=== Begin Enclosure ===
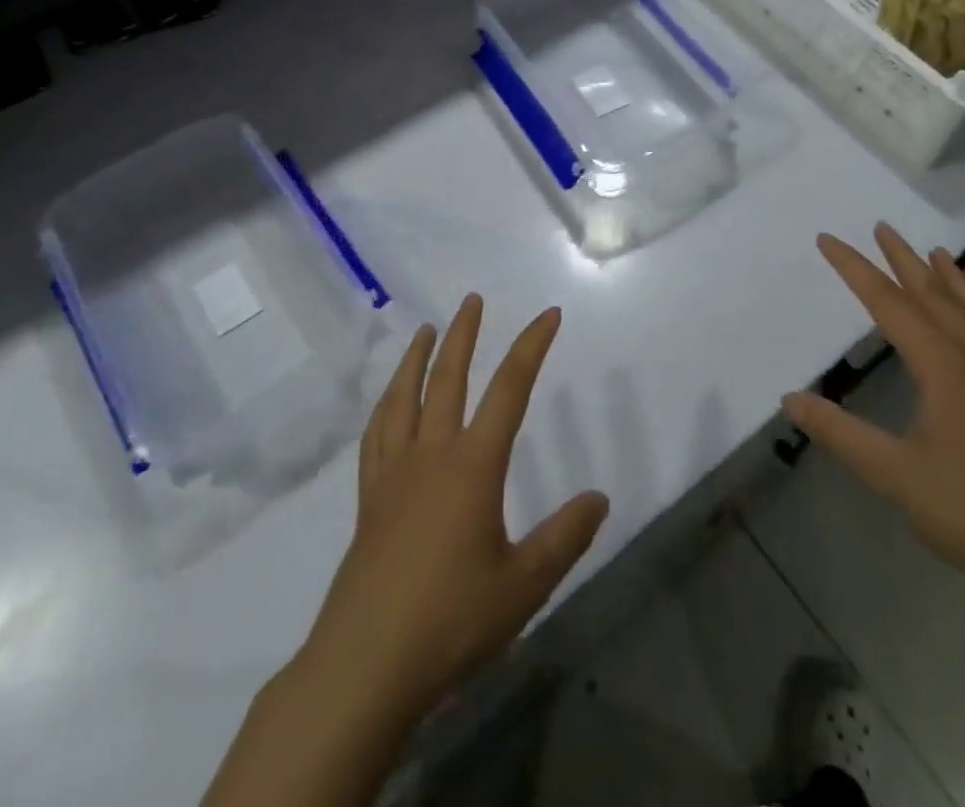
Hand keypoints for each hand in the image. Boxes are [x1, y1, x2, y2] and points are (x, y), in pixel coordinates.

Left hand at [299, 296, 610, 725]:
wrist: (365, 665)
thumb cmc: (450, 621)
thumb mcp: (523, 585)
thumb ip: (565, 538)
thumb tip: (599, 497)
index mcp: (474, 465)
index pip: (510, 389)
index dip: (531, 347)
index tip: (548, 314)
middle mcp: (432, 454)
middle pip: (449, 378)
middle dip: (465, 335)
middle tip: (473, 299)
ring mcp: (394, 473)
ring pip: (405, 397)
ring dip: (417, 357)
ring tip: (426, 330)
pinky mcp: (369, 498)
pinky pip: (376, 434)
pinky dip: (386, 405)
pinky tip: (389, 402)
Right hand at [783, 223, 964, 609]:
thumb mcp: (896, 476)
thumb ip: (841, 433)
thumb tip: (791, 398)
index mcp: (945, 367)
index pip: (888, 303)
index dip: (854, 269)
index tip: (827, 239)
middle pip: (934, 295)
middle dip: (903, 259)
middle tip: (882, 226)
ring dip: (949, 278)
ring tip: (936, 252)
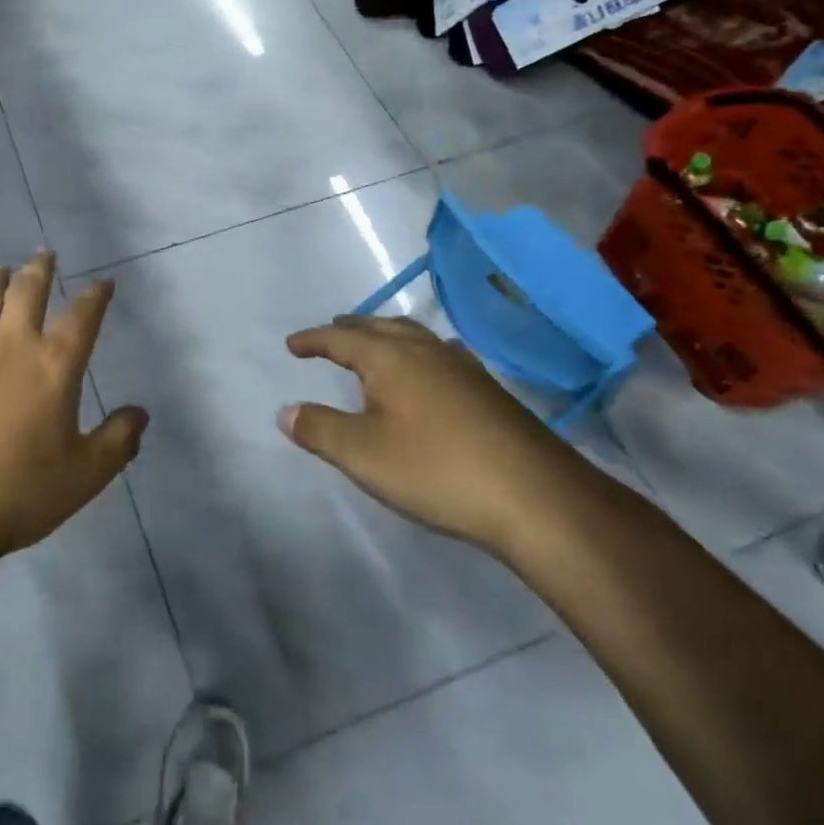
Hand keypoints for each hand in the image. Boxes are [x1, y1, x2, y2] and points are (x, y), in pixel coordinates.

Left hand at [0, 253, 145, 603]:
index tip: (103, 282)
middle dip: (40, 270)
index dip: (95, 296)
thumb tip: (141, 413)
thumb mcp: (84, 476)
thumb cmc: (18, 493)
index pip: (83, 318)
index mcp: (55, 366)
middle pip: (29, 294)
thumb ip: (118, 441)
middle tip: (44, 253)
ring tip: (0, 267)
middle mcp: (13, 345)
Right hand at [280, 315, 584, 553]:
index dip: (314, 339)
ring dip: (386, 336)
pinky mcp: (489, 391)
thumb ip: (319, 429)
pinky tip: (429, 372)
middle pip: (380, 327)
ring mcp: (462, 368)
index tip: (292, 344)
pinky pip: (440, 355)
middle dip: (350, 329)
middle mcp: (425, 351)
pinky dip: (418, 353)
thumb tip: (286, 411)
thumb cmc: (437, 469)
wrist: (537, 497)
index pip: (341, 337)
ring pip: (414, 337)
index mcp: (390, 358)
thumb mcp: (363, 454)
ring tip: (374, 346)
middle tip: (331, 333)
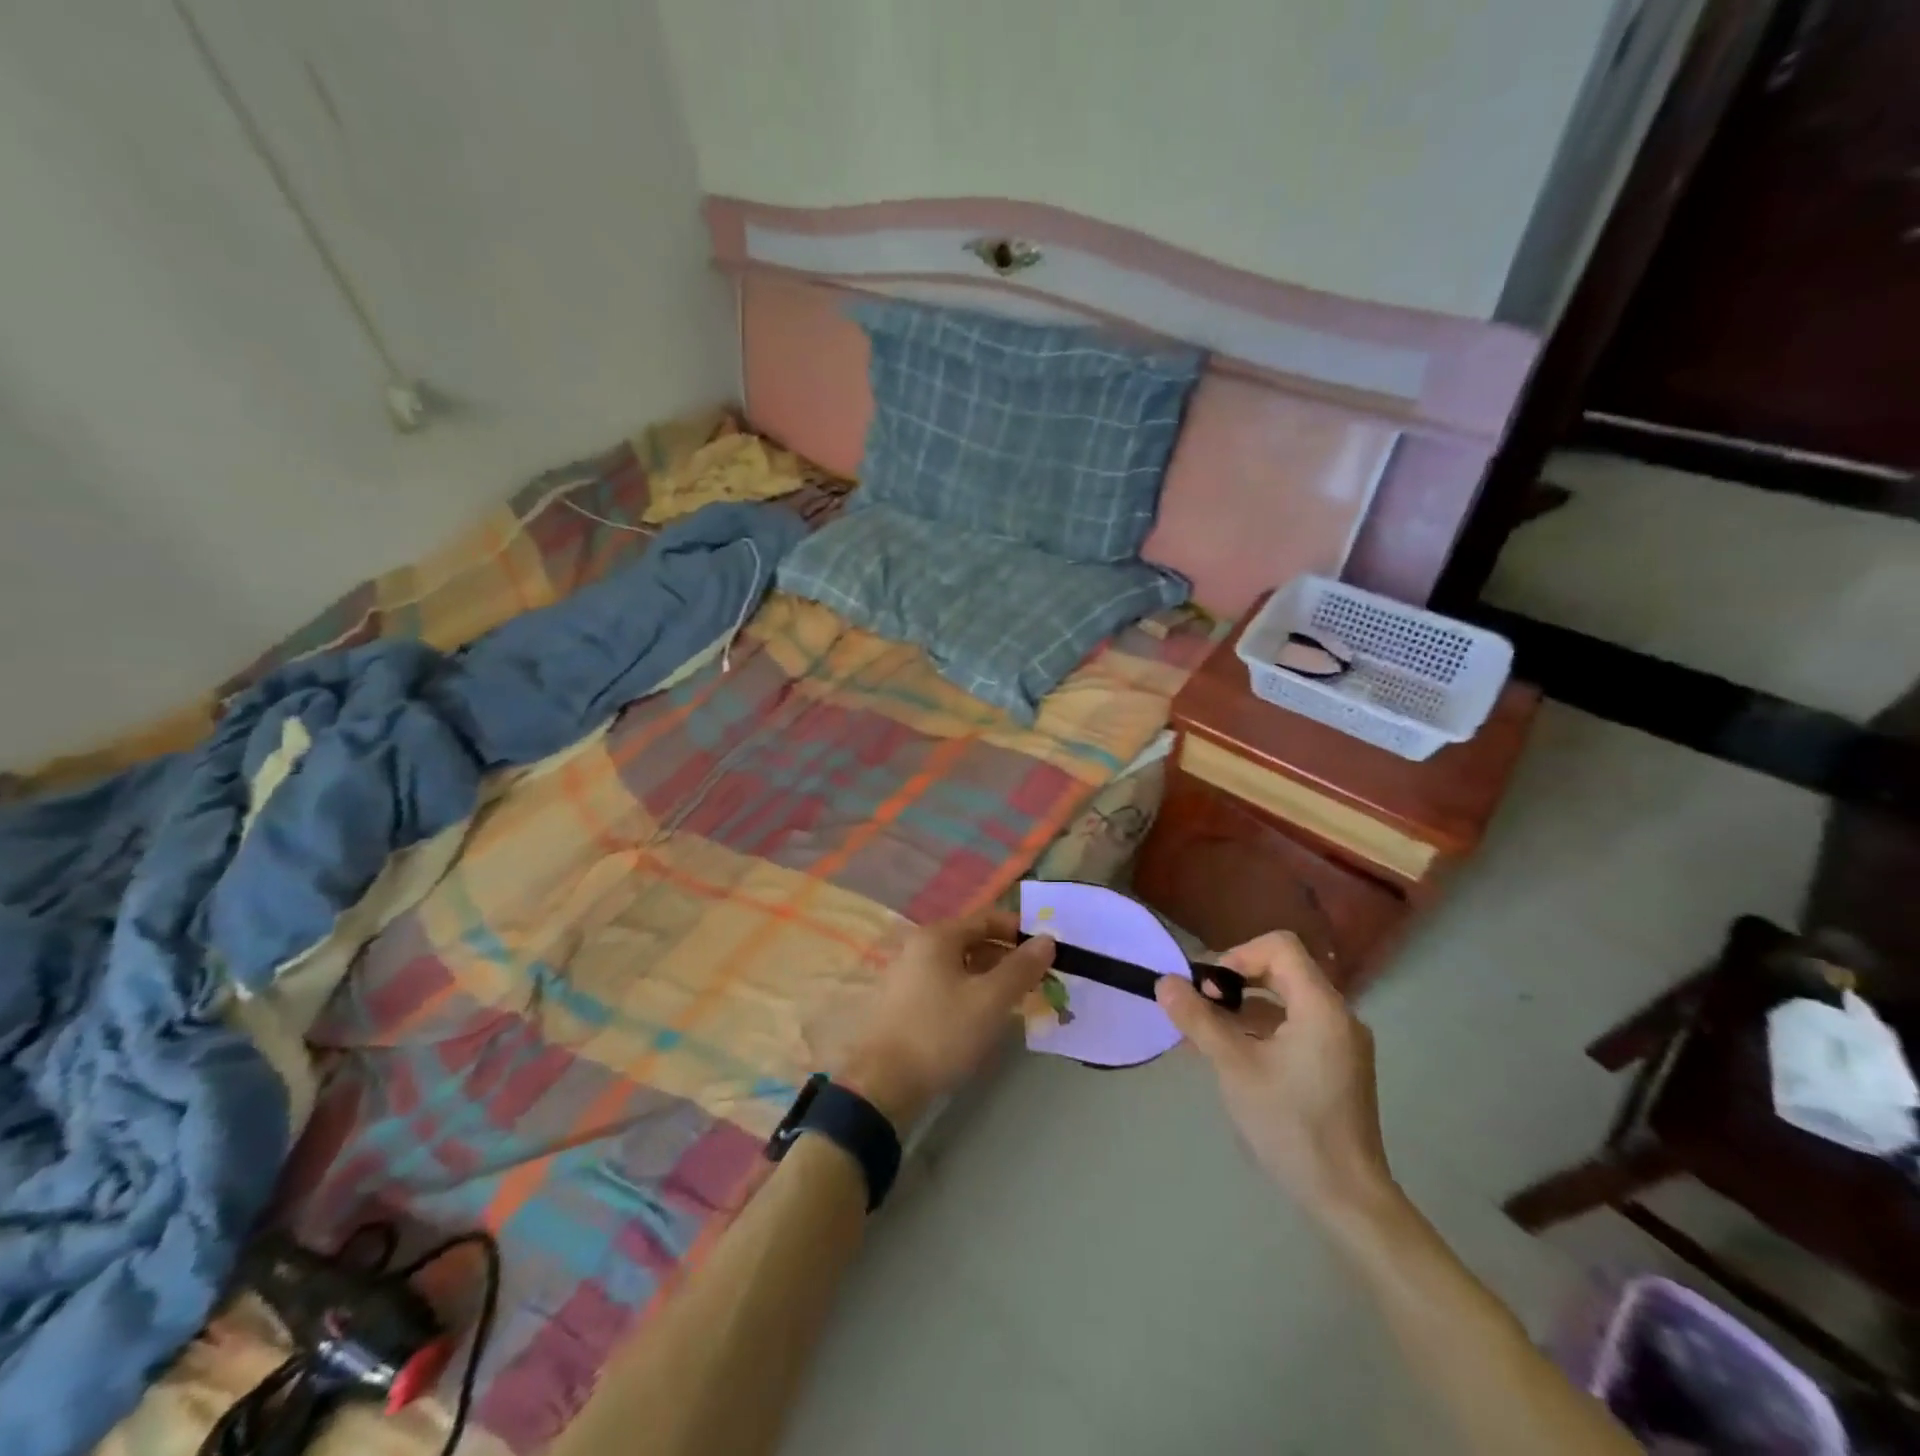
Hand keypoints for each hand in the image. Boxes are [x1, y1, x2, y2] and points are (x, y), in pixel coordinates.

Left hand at [838, 910, 1054, 1128]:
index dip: (1020, 931)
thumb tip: (1047, 939)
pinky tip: (985, 1016)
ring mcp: (909, 975)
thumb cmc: (940, 1033)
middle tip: (1038, 980)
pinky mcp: (905, 1003)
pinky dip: (970, 992)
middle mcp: (919, 947)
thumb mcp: (989, 1000)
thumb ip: (1020, 968)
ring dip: (990, 977)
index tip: (1048, 951)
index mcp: (938, 937)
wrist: (882, 1084)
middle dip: (1008, 957)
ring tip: (1018, 1000)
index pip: (987, 918)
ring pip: (960, 966)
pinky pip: (946, 985)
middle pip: (973, 941)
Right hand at [1156, 932, 1395, 1226]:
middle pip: (1280, 970)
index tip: (1209, 989)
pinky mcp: (1335, 1066)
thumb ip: (1198, 1020)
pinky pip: (1292, 1028)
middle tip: (1199, 1008)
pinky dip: (1258, 1031)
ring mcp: (1339, 1042)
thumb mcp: (1234, 1068)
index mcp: (1321, 1007)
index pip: (1279, 946)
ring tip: (1201, 1035)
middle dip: (1233, 983)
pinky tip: (1226, 1054)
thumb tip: (1164, 982)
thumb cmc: (1291, 1126)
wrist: (1347, 1200)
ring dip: (1241, 1009)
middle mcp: (1337, 1015)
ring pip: (1283, 1002)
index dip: (1237, 955)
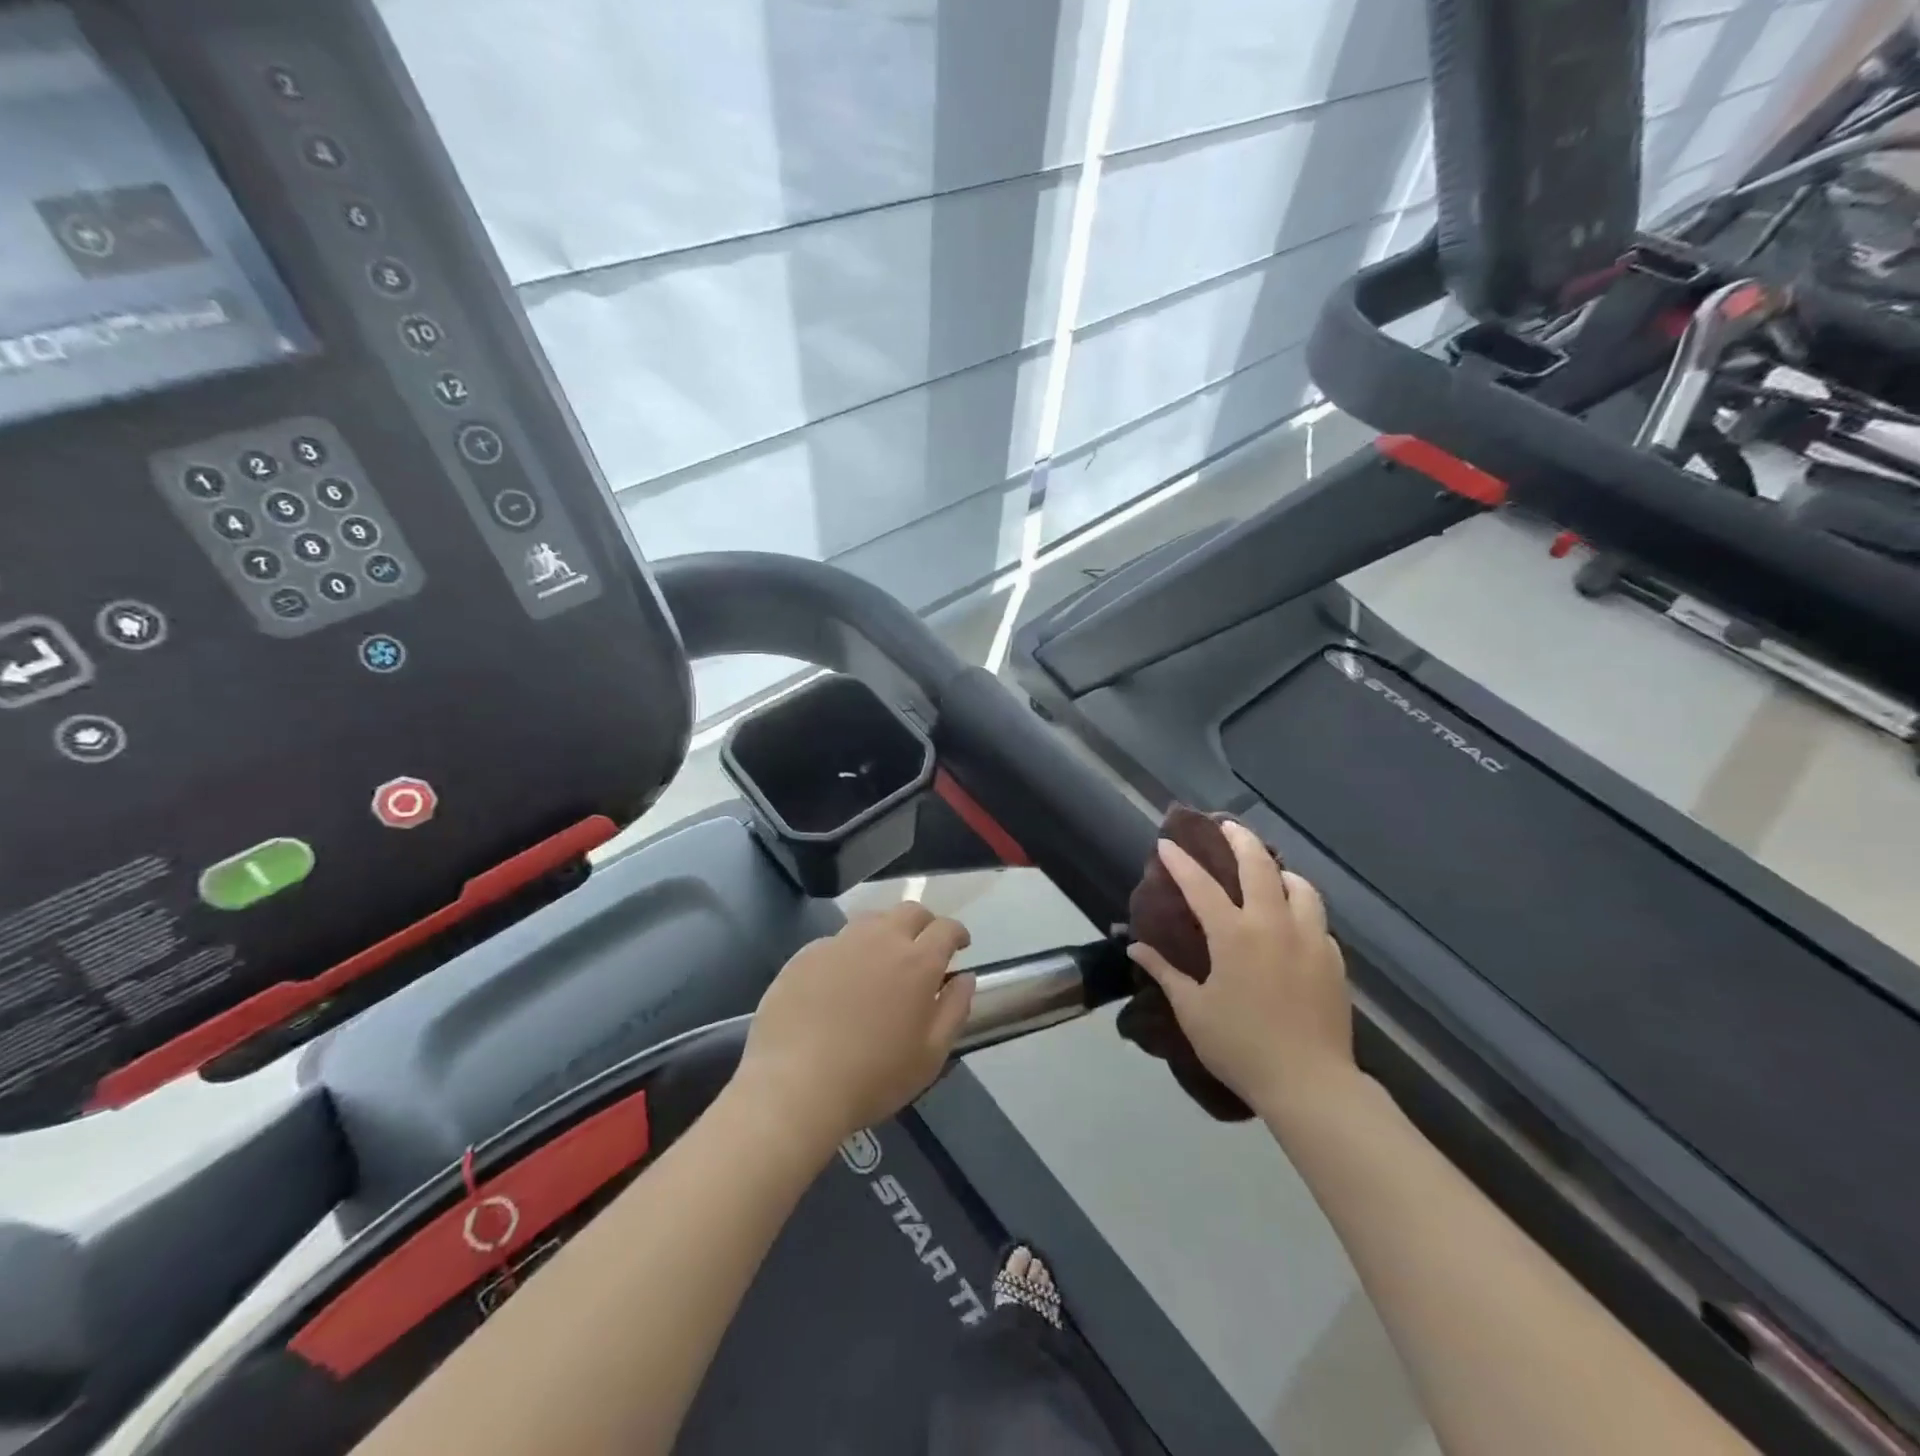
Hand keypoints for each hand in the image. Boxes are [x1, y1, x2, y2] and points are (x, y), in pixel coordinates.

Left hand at [736, 903, 974, 1148]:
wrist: (794, 1085)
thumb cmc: (873, 1077)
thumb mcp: (930, 1055)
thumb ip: (955, 1009)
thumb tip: (965, 977)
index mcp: (918, 962)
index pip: (946, 928)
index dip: (957, 933)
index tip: (960, 945)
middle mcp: (880, 939)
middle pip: (909, 911)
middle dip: (924, 923)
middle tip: (924, 948)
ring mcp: (839, 943)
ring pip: (871, 920)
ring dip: (886, 931)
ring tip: (883, 959)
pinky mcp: (805, 955)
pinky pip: (837, 941)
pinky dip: (849, 951)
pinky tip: (841, 980)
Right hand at [1128, 821, 1355, 1115]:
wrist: (1310, 1083)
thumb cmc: (1241, 1046)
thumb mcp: (1192, 1010)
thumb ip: (1164, 972)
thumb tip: (1135, 946)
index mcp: (1234, 935)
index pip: (1201, 885)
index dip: (1181, 862)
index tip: (1167, 843)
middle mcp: (1273, 924)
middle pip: (1259, 865)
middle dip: (1240, 839)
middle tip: (1226, 826)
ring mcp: (1309, 938)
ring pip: (1300, 885)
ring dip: (1279, 870)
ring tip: (1268, 870)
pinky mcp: (1333, 958)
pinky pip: (1317, 917)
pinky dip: (1301, 905)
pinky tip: (1292, 918)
=== End Enclosure ===
- [Task statement]: Copy out precisely the lines from the line with "index mcp: (474, 465)" to the line with "index mcp: (945, 367)" in the material above, including those two lines and omitting all the rest.

- [Result for this task]:
index mcp: (474, 465)
index pip: (510, 389)
index dip: (531, 347)
index tip: (548, 314)
middle mcp: (432, 454)
middle pip: (449, 378)
middle dip: (465, 335)
middle tip: (473, 299)
ring mcp: (394, 473)
ring pip: (405, 397)
ring dip: (417, 357)
ring tip: (426, 330)
pinky mcp: (369, 498)
pinky pip: (376, 434)
pinky dip: (386, 405)
pinky tip: (389, 402)
Right hand at [783, 223, 964, 609]:
thumb mcp: (896, 476)
thumb ip: (841, 433)
thumb tip: (791, 398)
index mcp: (945, 367)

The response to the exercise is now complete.